Data taken from a collection:

+-------+

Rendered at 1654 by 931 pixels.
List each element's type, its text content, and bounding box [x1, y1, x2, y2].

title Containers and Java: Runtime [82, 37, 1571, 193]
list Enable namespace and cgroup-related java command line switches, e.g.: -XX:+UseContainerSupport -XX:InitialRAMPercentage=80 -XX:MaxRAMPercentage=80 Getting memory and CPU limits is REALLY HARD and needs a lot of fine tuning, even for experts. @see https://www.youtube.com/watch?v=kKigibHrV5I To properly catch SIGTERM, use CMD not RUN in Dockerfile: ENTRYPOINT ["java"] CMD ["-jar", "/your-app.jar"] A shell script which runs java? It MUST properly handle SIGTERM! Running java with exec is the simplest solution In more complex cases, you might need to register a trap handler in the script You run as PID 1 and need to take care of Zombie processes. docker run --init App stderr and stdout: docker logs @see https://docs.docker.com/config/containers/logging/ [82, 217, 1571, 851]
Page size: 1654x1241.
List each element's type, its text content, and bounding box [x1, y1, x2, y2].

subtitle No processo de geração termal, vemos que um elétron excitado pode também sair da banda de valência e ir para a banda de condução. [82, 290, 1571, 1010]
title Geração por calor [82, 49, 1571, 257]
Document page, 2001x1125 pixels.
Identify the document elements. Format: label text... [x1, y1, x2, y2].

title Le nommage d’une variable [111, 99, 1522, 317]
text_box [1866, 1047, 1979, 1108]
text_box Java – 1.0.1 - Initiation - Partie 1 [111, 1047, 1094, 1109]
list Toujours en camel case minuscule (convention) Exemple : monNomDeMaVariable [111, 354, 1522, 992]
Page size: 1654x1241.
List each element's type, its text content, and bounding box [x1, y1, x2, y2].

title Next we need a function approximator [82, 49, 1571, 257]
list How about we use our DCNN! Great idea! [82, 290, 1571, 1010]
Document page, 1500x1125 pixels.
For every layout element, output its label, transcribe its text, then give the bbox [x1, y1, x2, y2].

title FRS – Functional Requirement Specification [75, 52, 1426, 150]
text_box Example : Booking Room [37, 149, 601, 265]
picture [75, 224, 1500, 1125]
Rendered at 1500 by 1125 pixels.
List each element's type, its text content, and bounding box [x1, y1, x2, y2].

+-------+

Exercise: Please copy out all of the entries above, line for line, with no changes.

Written solution:
Rendered at 1654 by 931 pixels.
List each element's type, its text content, and bounding box [x1, y1, x2, y2].

title Containers and Java: Runtime [82, 37, 1571, 193]
list Enable namespace and cgroup-related java command line switches, e.g.: -XX:+UseContainerSupport -XX:InitialRAMPercentage=80 -XX:MaxRAMPercentage=80 Getting memory and CPU limits is REALLY HARD and needs a lot of fine tuning, even for experts. @see https://www.youtube.com/watch?v=kKigibHrV5I To properly catch SIGTERM, use CMD not RUN in Dockerfile: ENTRYPOINT ["java"] CMD ["-jar", "/your-app.jar"] A shell script which runs java? It MUST properly handle SIGTERM! Running java with exec is the simplest solution In more complex cases, you might need to register a trap handler in the script You run as PID 1 and need to take care of Zombie processes. docker run --init App stderr and stdout: docker logs @see https://docs.docker.com/config/containers/logging/ [82, 217, 1571, 851]
Page size: 1654x1241.
List each element's type, its text content, and bounding box [x1, y1, x2, y2].

subtitle No processo de geração termal, vemos que um elétron excitado pode também sair da banda de valência e ir para a banda de condução. [82, 290, 1571, 1010]
title Geração por calor [82, 49, 1571, 257]
Document page, 2001x1125 pixels.
Identify the document elements. Format: label text... [x1, y1, x2, y2].

title Le nommage d’une variable [111, 99, 1522, 317]
text_box [1866, 1047, 1979, 1108]
text_box Java – 1.0.1 - Initiation - Partie 1 [111, 1047, 1094, 1109]
list Toujours en camel case minuscule (convention) Exemple : monNomDeMaVariable [111, 354, 1522, 992]
Page size: 1654x1241.
List each element's type, its text content, and bounding box [x1, y1, x2, y2].

title Next we need a function approximator [82, 49, 1571, 257]
list How about we use our DCNN! Great idea! [82, 290, 1571, 1010]
Document page, 1500x1125 pixels.
For every layout element, output its label, transcribe its text, then give the bbox [x1, y1, x2, y2].

title FRS – Functional Requirement Specification [75, 52, 1426, 150]
text_box Example : Booking Room [37, 149, 601, 265]
picture [75, 224, 1500, 1125]
Rendered at 1500 by 1125 pixels.
List each element's type, its text content, and bounding box [x1, y1, x2, y2].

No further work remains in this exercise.